When I started work in earnest, I went back to my sketches and updated them. I tried out a few different layouts to determine the best path forward.

Next, I moved on to wireframes, trying to capture several different scenarios, like cutscenes, boss fights, inventory modals, and regular gameplay. There isn’t much UI change from the wireframes I created during my initial ideation two years prior, but they’re a little cleaner to ensure they don’t pull focus from the gameplay.
A wireframe of players in combat, including health bars over the enemy NPC's head.
Wireframe of an "out of combat" game view.
A wireframe showing how game dialogue might look.
A wireframe of a boos encounter, with a joke boss known as "The Killer Rabbit."
A wireframe of an inventory screen, separating items by type and providing descriptions.
Final wireframes for Fimbulvinter. Click the arrows to see more.
A man with a drawn bow, in a pixellated style.
“Enemy 4” from “Hero and Opponents Animation” by Szadi Art.

With a rough visual idea, I started hunting for assets in the Unity Asset store. Because I wanted to appeal to gamer nostalgia, I used pixellated (64- or 32-bit) assets for foreground objects and higher-resolution images for the background. While finding assets for worldbuilding – backgrounds, interactable objects, and NPCs – was more straightforward, I struggled to find a suitable asset for the player character, mainly because of all the abilities I envisioned he would have.

Eventually, I settled on Szadi Art’s “Hero and Opponents Animation” pack, specifically the archer. Since I had no experience or time to create an asset that could do everything I wanted, I limited my player character’s abilities to long-range (bow and arrow) combat, which still allowed me to keep some of the hunting aspects I wanted for the game.

Building the Game
Click each line to learn more about the development rounds.

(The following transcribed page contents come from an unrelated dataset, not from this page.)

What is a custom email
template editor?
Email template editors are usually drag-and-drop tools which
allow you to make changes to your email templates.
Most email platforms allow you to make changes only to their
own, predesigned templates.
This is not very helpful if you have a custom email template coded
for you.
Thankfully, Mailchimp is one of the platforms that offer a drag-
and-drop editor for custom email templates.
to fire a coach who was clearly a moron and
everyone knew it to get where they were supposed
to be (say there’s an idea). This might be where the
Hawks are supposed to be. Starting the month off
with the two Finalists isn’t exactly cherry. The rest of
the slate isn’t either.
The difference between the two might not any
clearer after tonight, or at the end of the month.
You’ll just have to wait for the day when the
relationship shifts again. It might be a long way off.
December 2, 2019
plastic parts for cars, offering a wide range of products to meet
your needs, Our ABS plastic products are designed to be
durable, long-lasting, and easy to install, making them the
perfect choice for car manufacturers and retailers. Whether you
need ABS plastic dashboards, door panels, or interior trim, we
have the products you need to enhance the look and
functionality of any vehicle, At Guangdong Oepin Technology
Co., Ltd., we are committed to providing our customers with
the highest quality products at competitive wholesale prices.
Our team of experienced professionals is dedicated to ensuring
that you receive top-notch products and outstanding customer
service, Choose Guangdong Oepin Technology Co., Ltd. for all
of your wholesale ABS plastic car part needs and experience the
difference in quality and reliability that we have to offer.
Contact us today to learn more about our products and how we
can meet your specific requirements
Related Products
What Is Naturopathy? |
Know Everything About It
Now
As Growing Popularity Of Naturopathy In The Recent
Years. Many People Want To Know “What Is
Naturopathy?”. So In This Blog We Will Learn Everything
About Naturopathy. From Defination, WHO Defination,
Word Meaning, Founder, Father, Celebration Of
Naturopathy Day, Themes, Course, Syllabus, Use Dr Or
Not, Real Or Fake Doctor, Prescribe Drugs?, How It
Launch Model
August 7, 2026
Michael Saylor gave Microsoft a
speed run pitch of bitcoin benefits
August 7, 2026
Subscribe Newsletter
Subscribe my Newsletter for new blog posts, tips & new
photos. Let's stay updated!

To accommodate the project’s testing requirements, I split the development of Fimbulvinter into three rounds: basic mechanics and visuals, combat and animation, and game feel.
Scope Readjustments
Given my relative inexperience with Unity and the constraints of a month-long project, I constantly whittled down the project scope. These changes included a massive reduction of the quest and dialogue systems, removing a loot chest and additional status bar (stamina and body temperature) functions and effects.
Result
After 30 development days, I had a minimally functional, five-minute game with cinematics, ranged combat, multiple scenes, and interactable objects. It isn’t publicly available on itch.io, but reviews from players were positive.
Takeaways
While this isn’t my first time working on a digital game (I’ve participated in game jams before), I learned the most from this experience. First and foremost, I know I’m a designer, not a developer. I felt far more comfortable creating sketches and wireframes, building the soundscapes, hunting for assets, and writing quests and lore than implementing them. However, I want to keep developing my skills because design doesn’t live in a vacuum.

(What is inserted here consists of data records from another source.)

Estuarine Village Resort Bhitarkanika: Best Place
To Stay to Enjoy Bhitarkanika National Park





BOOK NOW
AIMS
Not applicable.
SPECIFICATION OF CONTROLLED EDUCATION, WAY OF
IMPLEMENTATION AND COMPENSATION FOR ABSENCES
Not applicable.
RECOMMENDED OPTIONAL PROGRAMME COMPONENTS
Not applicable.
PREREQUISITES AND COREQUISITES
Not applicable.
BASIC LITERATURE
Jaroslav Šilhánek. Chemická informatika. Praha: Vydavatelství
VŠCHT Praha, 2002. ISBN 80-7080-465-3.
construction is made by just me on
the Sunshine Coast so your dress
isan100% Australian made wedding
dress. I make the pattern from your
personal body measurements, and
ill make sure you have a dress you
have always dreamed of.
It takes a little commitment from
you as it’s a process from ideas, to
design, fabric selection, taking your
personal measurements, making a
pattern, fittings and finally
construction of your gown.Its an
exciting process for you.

Admittedly, I dropped myself into the deep end with this project. The MITx PRO course didn’t adequately prepare me for complex programming, nor did it follow a conventional game design process. I often felt I was scrambling for answers, and I struggled to balance my work on this project with my full-time job. I reached the point of burnout several times, mainly due to the constant issues with an extensive scope and consistently missed deadlines. Speaking from a UX perspective, a lot of this could have been avoided by designing more iteratively, starting the project further out from the submission date, and spending more time familiarizing myself with Unity before the start of the project.

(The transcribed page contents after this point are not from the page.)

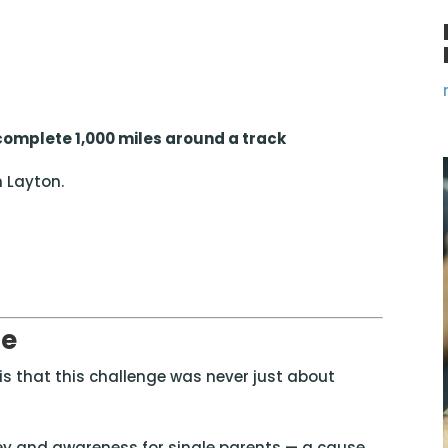
 complete 1,000 miles around a track
n
Layton
.
se
s that this challenge was never just about
ey and awareness for single parents — a cause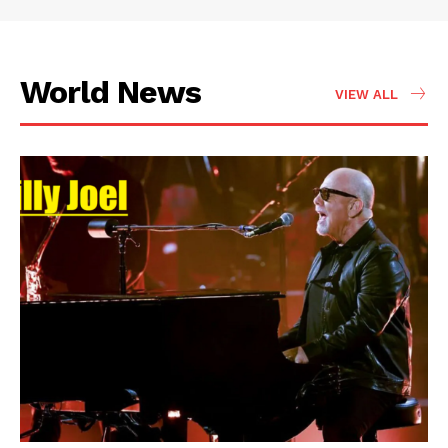
World News
VIEW ALL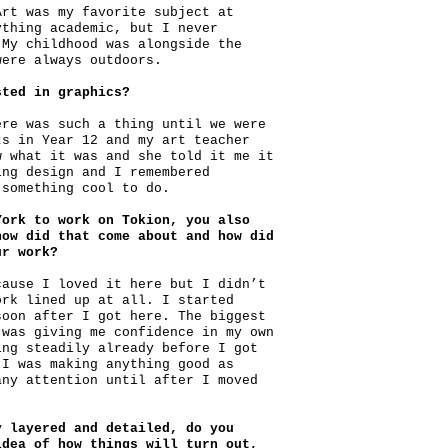
Art was my favorite subject at
ything academic, but I never
 My childhood was alongside the
were always outdoors.
sted in graphics?
ere was such a thing until we were
ts in Year 12 and my art teacher
w what it was and she told it me it
ing design and I remembered
 something cool to do.
York to work on Tokion, you also
how did that come about and how did
ur work?
cause I loved it here but I didn’t
ork lined up at all. I started
soon after I got here. The biggest
 was giving me confidence in my own
ing steadily already before I got
 I was making anything good as
any attention until after I moved
y layered and detailed, do you
idea of how things will turn out,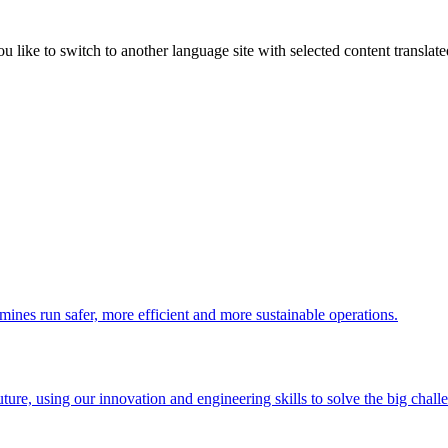
like to switch to another language site with selected content translat
 mines run safer, more efficient and more sustainable operations.
uture, using our innovation and engineering skills to solve the big chall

Despite this, the Fimbulvinter project was a valuable first foray into Unity. I better understood Assets, issues with complexity, and the intersection between coding interfaces and more manual processes (such as Unity’s timeline functions). I will continue developing this project and others in the future. I plan to work on creating custom assets, learning how to create passive status effects, and creating more complex quest and dialogue systems.